Moderating growth is also giving the central bank more reasons to cut. Real GDP is estimated to have expanded by 4.9% y-o-y in 4Q 2025, down from 5.3% y-o-y the previous quarter. With output still below full capacity, the central bank sees limited near-term inflationary risks, allowing it to cautiously pivot toward supporting economic activity while maintaining a focus on price stability.
The analysis
Analysts broadly agree that the central bank’s tone has shifted — and the easing cycle is only beginning. Capital Economics’ Senior MENA Economist James Swanston noted a subtle but telling change in language: policymakers now say inflation will “reach” their target, rather than merely “converge toward” it. The firm expects another 600 bps of cuts this year, which would bring the overnight deposit rate down to 13.00%. That view aligns with wider market expectations, where 13 out of 14 economists surveyed by LSEG had anticipated easing, with several — including Capital Economics — correctly calling a 100 bps move.
What stood out to many was the RRR cut. By lowering the ratio by 200 bps, the central bank unlocked bns in liquidity — a step analysts describe as more consequential than the rate cut itself. EG Bank Board Member Mohamed Abdel Aal called it the “stronger and more meaningful signal,” arguing that “cutting rates is an invitation to invest, while cutting the reserve requirement provides the liquidity necessary for that investment.” Economist Hany Abou El Fotouh echoed the view, saying the move reduces funding costs and accelerates the pass-through of easing to businesses and households.
Thndr’s Amr El Alfy said the decision reflects growing confidence that inflation is moving toward the target range, adding that the additional liquidity could lower borrowing costs for businesses and the government while supporting demand for treasury bills. HC Securities’ Head of Equity Research Nemat Choucri described the step as a clear expansionary signal that should lift credit growth, even as policymakers remain mindful of geopolitical risks and fiscal reform commitments.
Others see the combined impact as larger than appears on paper. Hany Genena of Al Ahly Pharos said the move is larger than a mere 100 bps cut “once the liquidity impact of the reserve requirement reduction is factored in.” Banks’ excess liquidity at the central bank has dropped sharply over the past year — from around EGP 1 tn a year ago to EGP 80 bn — limiting room to expand credit. By releasing required reserves, banks can meet lending demand without squeezing profitability, particularly with net interest margins still elevated at around 9% at some institutions, Genena said.
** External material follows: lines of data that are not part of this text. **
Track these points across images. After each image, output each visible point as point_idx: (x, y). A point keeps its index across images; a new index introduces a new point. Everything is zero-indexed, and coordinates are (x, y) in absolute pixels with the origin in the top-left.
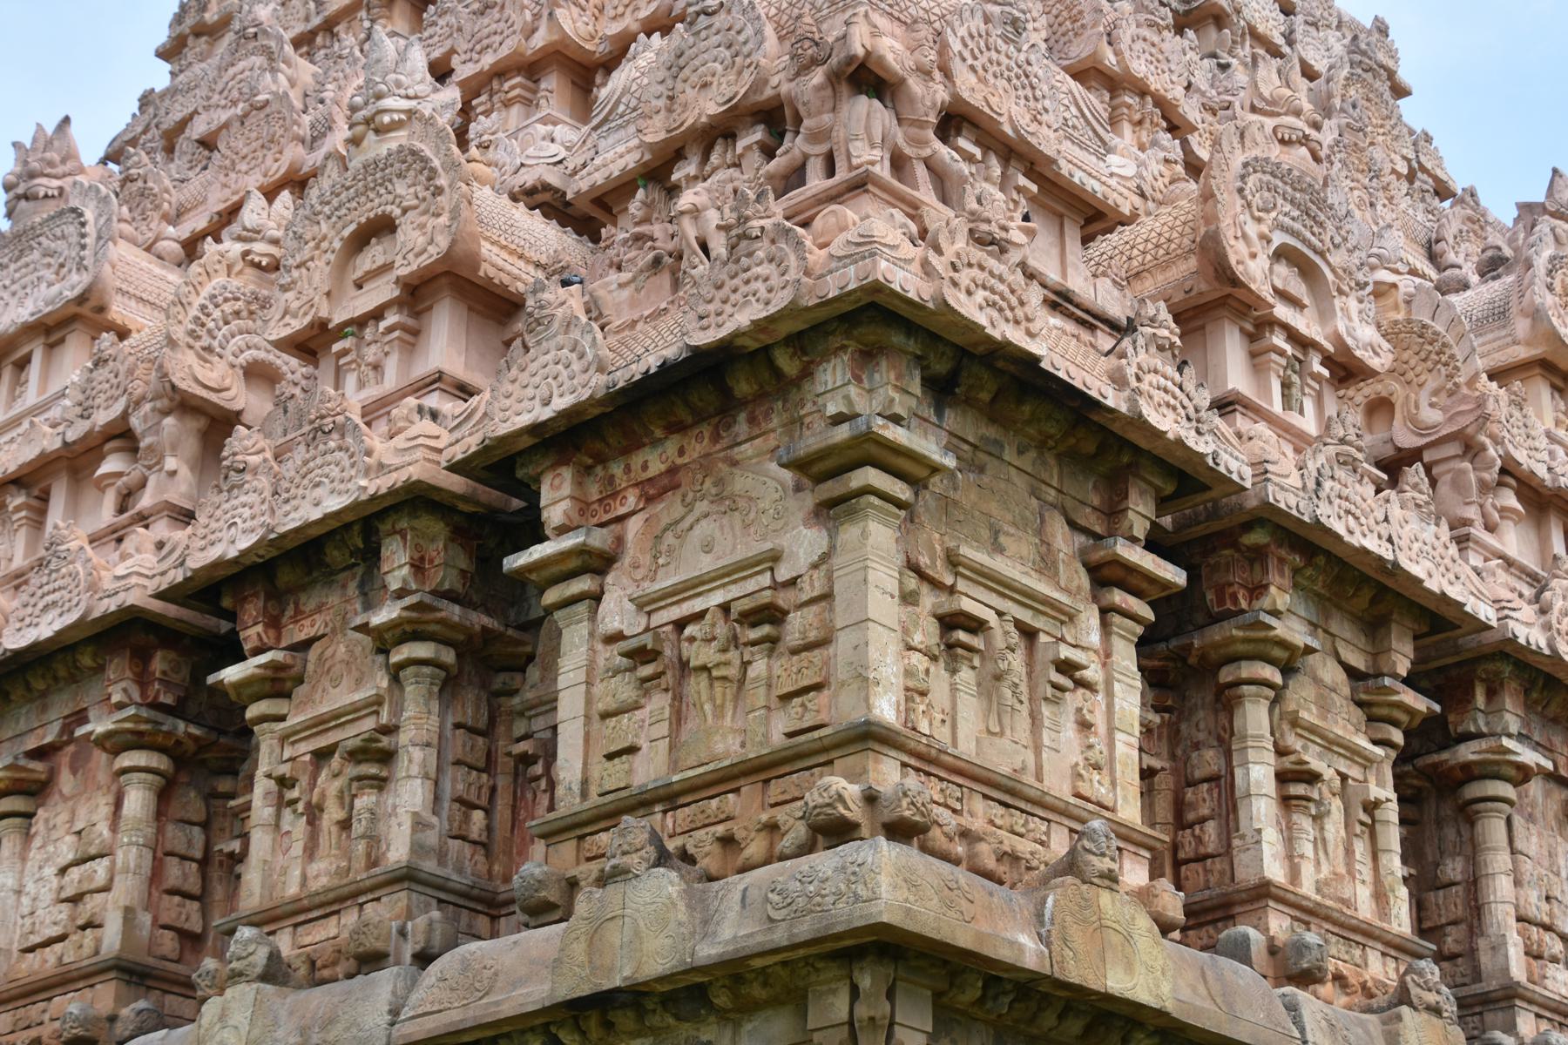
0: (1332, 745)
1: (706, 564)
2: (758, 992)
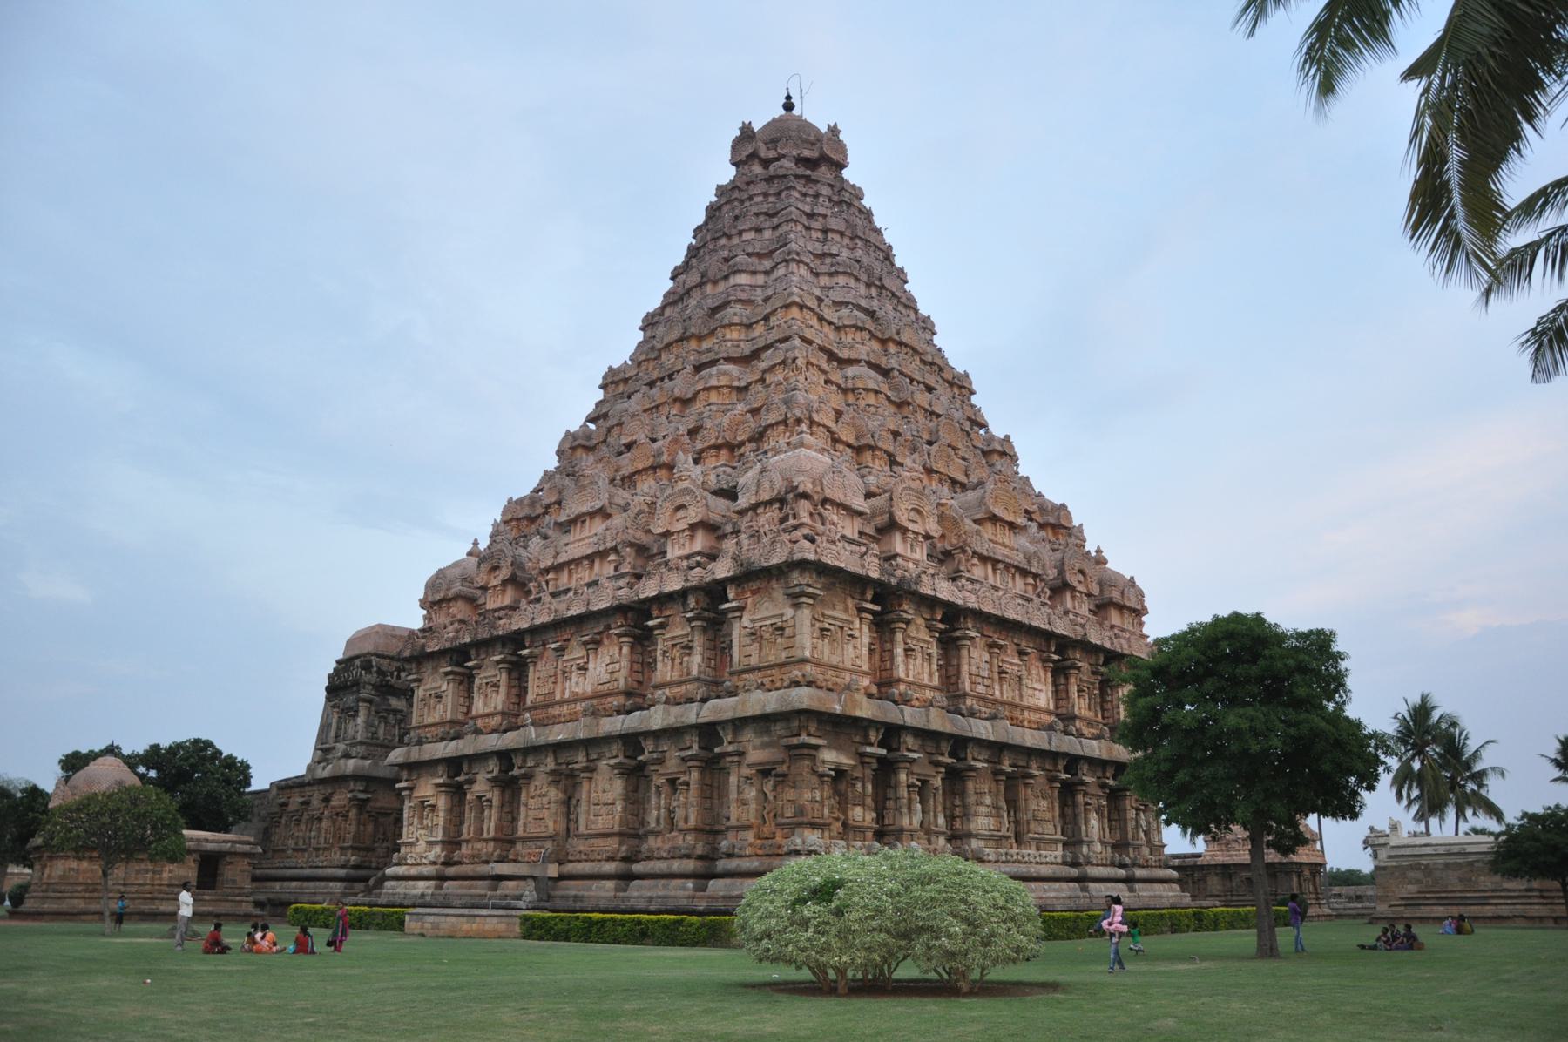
0: (919, 640)
1: (767, 614)
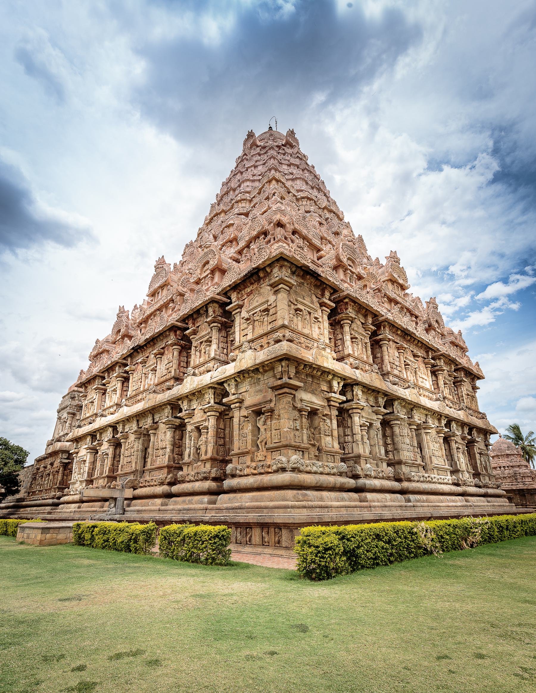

Improving macro conditions have also reinforced confidence. Analysts point to record foreign currency reserves and a return to a net foreign asset surplus as giving policymakers more space to ease without destabilizing markets. Former Banque Misr Vice Chairman Sahar El Damati said slowing inflation opened the door for cuts, adding that lower rates should ease government debt serving costs and support corporate expansion. She expects rates could fall further to 12.00-13.00% by year-end if disinflation continues.
The outlook
Capital Economics’ Swanston expects the central bank to continue cutting rates throughout the year as inflation declines, noting risks to interest rates are “to the downside” if disinflation proceeds faster than expected.
Still, policymakers remain cautious. The CBE said future rate decisions will depend on inflation developments and global and domestic risks, including geopolitical tensions and fiscal reforms, as it balances supporting growth with maintaining price stability.